Redefenisi penyiaran dapat menjadi peta sekaligus kompas dalam melahirkan UU Penyiaran yang komprehensif. Bukan sekedar penyesuaian etimologi, tetapi fondasi penting dalam menjawab tantangan penyiaran yang telah beralih generasi.
Konsekuensi Logis
Salah satu konsekuensi logis dari redefenisi penyiaran adalah jalan progresif bagi stakeholder media/penyiaran, menyatukan lembaga otoritas media massa di Indonesia.
Komisi Penyiaran Indonesia (KPI) yang tercantum dalam UU Nomor 32 Tahun 2002 Tentang Penyiaran, Dewan Pers yang tercantum dalam UU Nomor 40 Tahun 1999 tentang Pers, dan Lembaga Sensor Film yang tercantum dalam Peraturan Pemerintah (PP) Nomor 7 Tahun 1994 tentang Lembaga Sensor Film, merupakan lembaga otoritas media yang memiliki ruang lingkup yang sama— penyiaran.
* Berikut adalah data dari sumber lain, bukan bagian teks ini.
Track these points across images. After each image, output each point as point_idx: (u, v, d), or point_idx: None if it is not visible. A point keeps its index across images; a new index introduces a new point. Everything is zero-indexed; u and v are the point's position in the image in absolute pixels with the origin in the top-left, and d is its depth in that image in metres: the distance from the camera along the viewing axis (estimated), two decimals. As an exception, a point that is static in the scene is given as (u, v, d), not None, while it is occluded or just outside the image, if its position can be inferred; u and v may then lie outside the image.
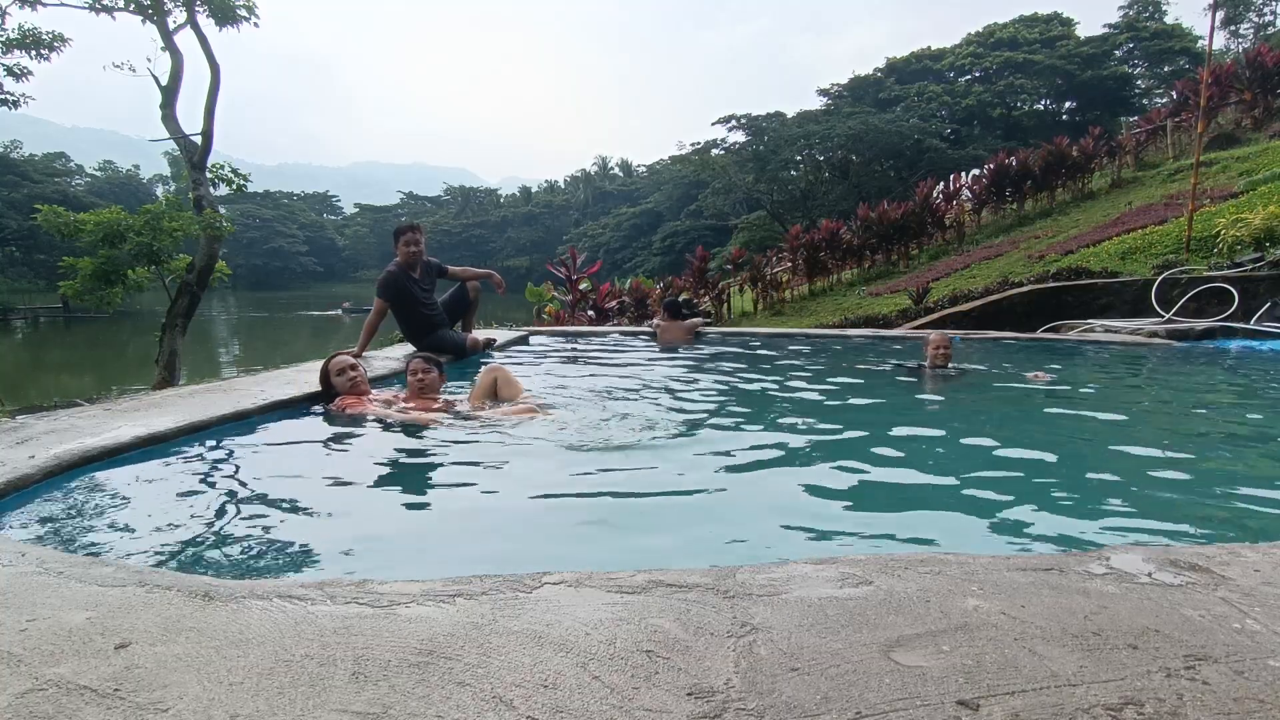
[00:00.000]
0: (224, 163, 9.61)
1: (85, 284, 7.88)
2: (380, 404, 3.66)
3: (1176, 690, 1.06)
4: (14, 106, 8.93)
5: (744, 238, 38.00)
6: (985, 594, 1.37)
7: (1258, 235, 8.55)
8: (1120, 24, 43.95)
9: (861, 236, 16.73)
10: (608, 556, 2.00)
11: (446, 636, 1.22)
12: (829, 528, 2.21)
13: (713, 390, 4.47)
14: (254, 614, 1.31)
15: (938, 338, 5.27)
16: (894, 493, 2.52)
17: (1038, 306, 8.83)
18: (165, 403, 3.44)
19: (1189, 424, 3.62)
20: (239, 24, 9.08)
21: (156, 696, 1.06)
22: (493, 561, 1.89)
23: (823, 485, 2.59)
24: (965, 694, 1.06)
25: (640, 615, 1.29)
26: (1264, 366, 5.52)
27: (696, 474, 2.71)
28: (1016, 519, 2.25)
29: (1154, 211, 12.89)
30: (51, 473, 2.37)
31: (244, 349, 25.84)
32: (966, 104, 42.18)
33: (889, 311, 11.09)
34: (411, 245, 5.60)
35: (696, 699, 1.05)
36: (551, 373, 5.38)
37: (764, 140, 40.10)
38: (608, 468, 2.77)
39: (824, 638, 1.21)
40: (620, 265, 51.92)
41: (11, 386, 14.90)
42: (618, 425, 3.41)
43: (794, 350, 6.57)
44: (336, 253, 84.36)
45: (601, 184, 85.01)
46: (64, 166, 66.93)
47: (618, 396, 4.11)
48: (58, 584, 1.46)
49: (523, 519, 2.31)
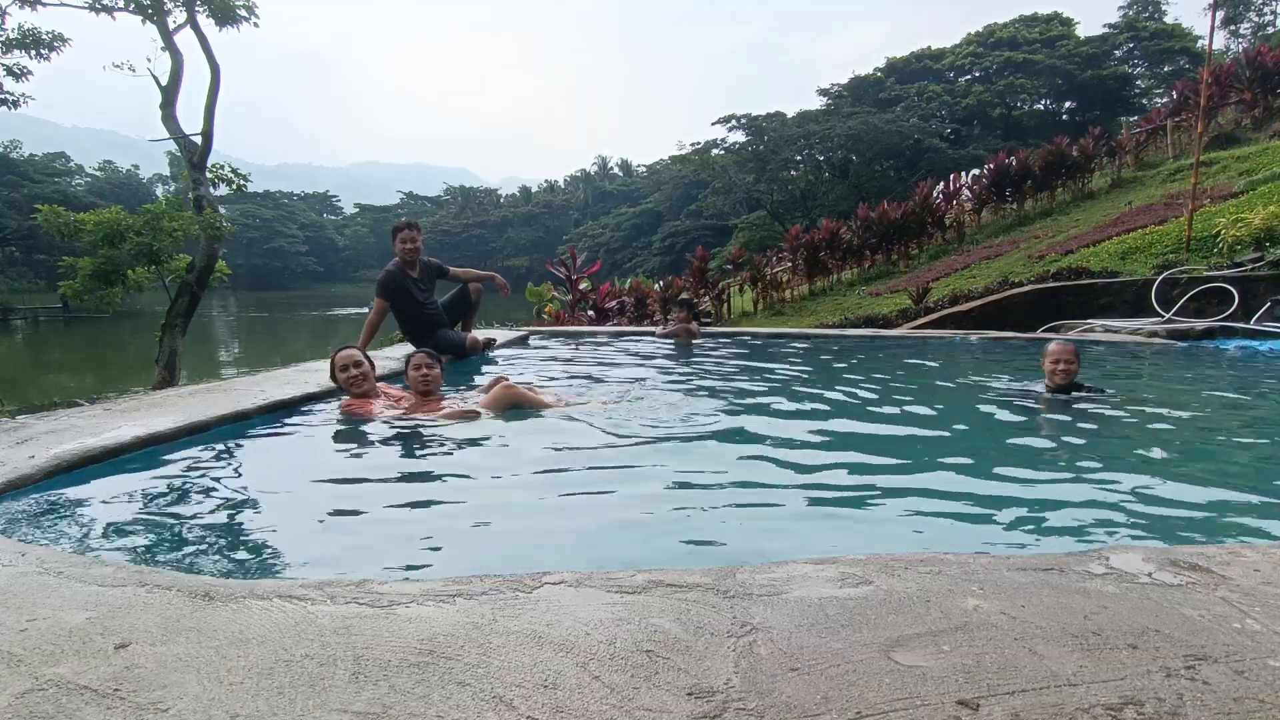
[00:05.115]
0: (224, 163, 9.60)
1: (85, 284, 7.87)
2: (381, 406, 3.66)
3: (1176, 690, 1.06)
4: (14, 106, 8.92)
5: (744, 238, 38.01)
6: (985, 594, 1.37)
7: (1258, 235, 8.55)
8: (1120, 24, 43.96)
9: (861, 236, 16.72)
10: (608, 557, 1.99)
11: (446, 636, 1.22)
12: (829, 527, 2.22)
13: (713, 390, 4.47)
14: (254, 614, 1.31)
15: (1058, 347, 3.95)
16: (894, 492, 2.52)
17: (1038, 306, 8.83)
18: (165, 403, 3.44)
19: (1189, 423, 3.62)
20: (239, 24, 9.07)
21: (156, 696, 1.06)
22: (493, 561, 1.89)
23: (823, 484, 2.59)
24: (965, 694, 1.06)
25: (640, 615, 1.29)
26: (1264, 366, 5.52)
27: (697, 473, 2.71)
28: (1016, 519, 2.25)
29: (1154, 211, 12.88)
30: (51, 473, 2.37)
31: (244, 349, 25.84)
32: (966, 104, 42.18)
33: (889, 311, 11.09)
34: (408, 242, 5.60)
35: (696, 699, 1.05)
36: (551, 372, 5.37)
37: (764, 140, 40.12)
38: (608, 467, 2.77)
39: (824, 638, 1.21)
40: (620, 265, 51.91)
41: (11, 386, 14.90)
42: (618, 425, 3.41)
43: (793, 351, 6.57)
44: (336, 253, 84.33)
45: (601, 184, 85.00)
46: (64, 166, 66.95)
47: (618, 397, 4.10)
48: (58, 584, 1.46)
49: (523, 519, 2.31)
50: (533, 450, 3.06)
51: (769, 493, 2.50)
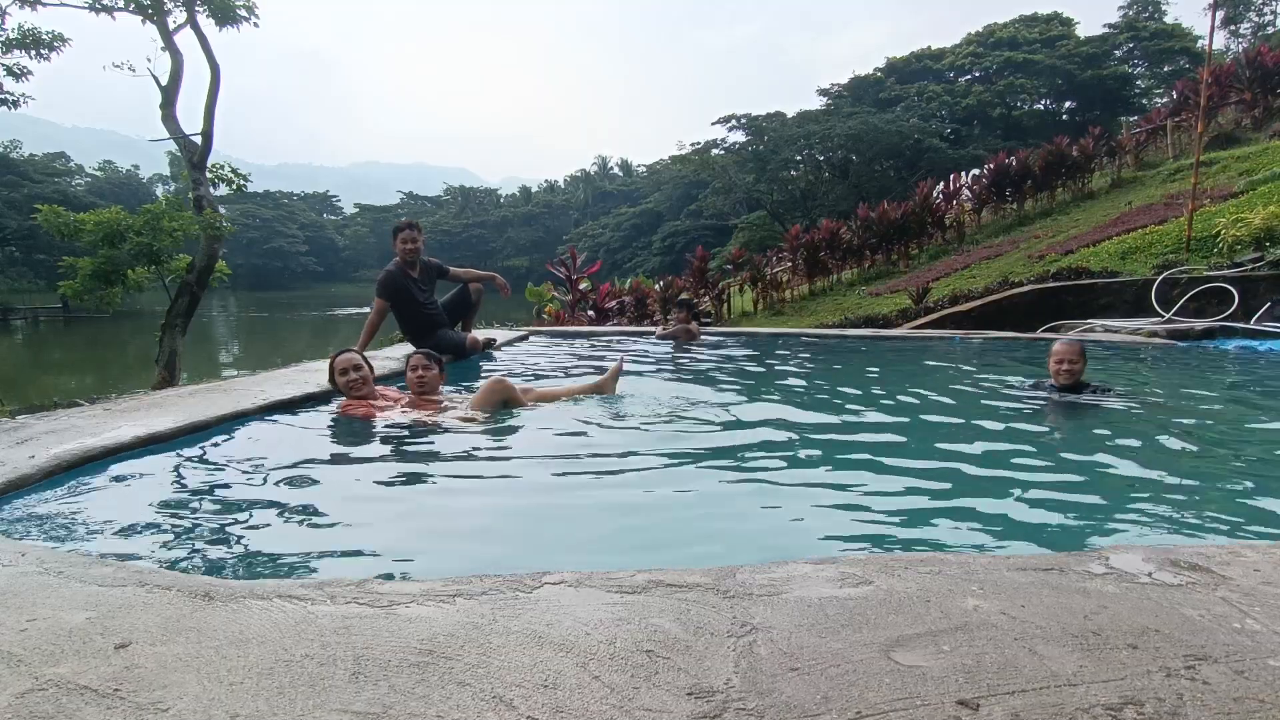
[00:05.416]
0: (224, 163, 9.61)
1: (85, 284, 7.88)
2: (379, 408, 3.66)
3: (1176, 690, 1.06)
4: (14, 106, 8.92)
5: (744, 238, 38.01)
6: (985, 594, 1.37)
7: (1258, 235, 8.55)
8: (1120, 24, 43.95)
9: (861, 236, 16.73)
10: (608, 556, 1.99)
11: (446, 636, 1.22)
12: (829, 527, 2.21)
13: (712, 390, 4.47)
14: (254, 614, 1.31)
15: (1062, 347, 3.94)
16: (894, 492, 2.52)
17: (1038, 306, 8.83)
18: (165, 403, 3.44)
19: (1189, 424, 3.62)
20: (239, 24, 9.08)
21: (156, 696, 1.06)
22: (493, 561, 1.89)
23: (823, 484, 2.59)
24: (965, 694, 1.06)
25: (640, 615, 1.30)
26: (1263, 366, 5.52)
27: (697, 473, 2.71)
28: (1016, 519, 2.25)
29: (1154, 211, 12.88)
30: (51, 473, 2.37)
31: (244, 349, 25.84)
32: (966, 104, 42.17)
33: (889, 311, 11.09)
34: (409, 242, 5.60)
35: (696, 699, 1.05)
36: (550, 373, 5.37)
37: (764, 140, 40.12)
38: (608, 467, 2.77)
39: (824, 638, 1.21)
40: (620, 265, 51.91)
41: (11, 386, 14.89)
42: (618, 425, 3.41)
43: (794, 350, 6.57)
44: (336, 253, 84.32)
45: (601, 184, 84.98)
46: (64, 166, 66.93)
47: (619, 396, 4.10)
48: (58, 584, 1.46)
49: (523, 519, 2.31)
50: (530, 450, 3.06)
51: (769, 493, 2.49)
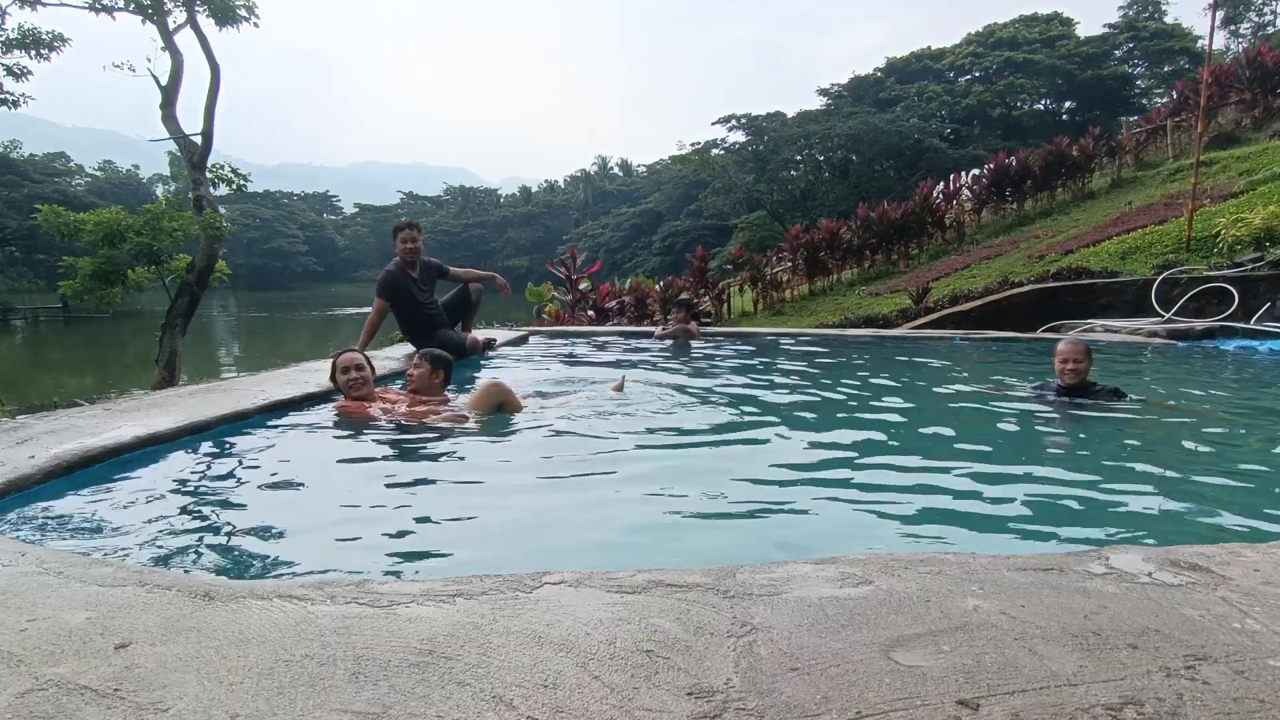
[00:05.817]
0: (224, 163, 9.60)
1: (85, 284, 7.87)
2: (380, 408, 3.66)
3: (1176, 690, 1.06)
4: (14, 106, 8.91)
5: (744, 238, 38.00)
6: (985, 594, 1.37)
7: (1258, 235, 8.55)
8: (1120, 24, 43.95)
9: (861, 236, 16.72)
10: (608, 557, 1.99)
11: (446, 636, 1.22)
12: (829, 527, 2.21)
13: (712, 390, 4.47)
14: (254, 614, 1.31)
15: (1067, 347, 3.90)
16: (894, 492, 2.52)
17: (1038, 306, 8.83)
18: (165, 403, 3.44)
19: (1189, 424, 3.62)
20: (239, 24, 9.06)
21: (156, 696, 1.06)
22: (493, 561, 1.89)
23: (823, 484, 2.59)
24: (965, 694, 1.06)
25: (640, 615, 1.29)
26: (1264, 366, 5.52)
27: (697, 473, 2.71)
28: (1016, 519, 2.25)
29: (1154, 211, 12.87)
30: (51, 473, 2.37)
31: (244, 349, 25.83)
32: (966, 104, 42.17)
33: (889, 311, 11.08)
34: (408, 242, 5.61)
35: (696, 699, 1.05)
36: (551, 372, 5.37)
37: (764, 140, 40.12)
38: (608, 468, 2.77)
39: (824, 637, 1.21)
40: (620, 265, 51.90)
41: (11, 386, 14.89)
42: (618, 425, 3.41)
43: (794, 350, 6.57)
44: (336, 253, 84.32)
45: (601, 184, 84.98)
46: (64, 166, 66.94)
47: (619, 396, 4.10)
48: (58, 584, 1.46)
49: (523, 519, 2.31)
50: (530, 450, 3.06)
51: (769, 493, 2.49)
Jalan progresif ini bisa jadi riuh, dan berintang banyak polemik. Namun, selain alasan efisiensi dan efektivitas, integrasi antar lembaga otoritas media, hemat penulis, merupakan peluang yang lebih besar sekaligus cepat, untuk mengorkestrasi tata kelola penyiaran yang sehat, beradab, berkeadilan, berkelanjutan, dan berkedaulatan.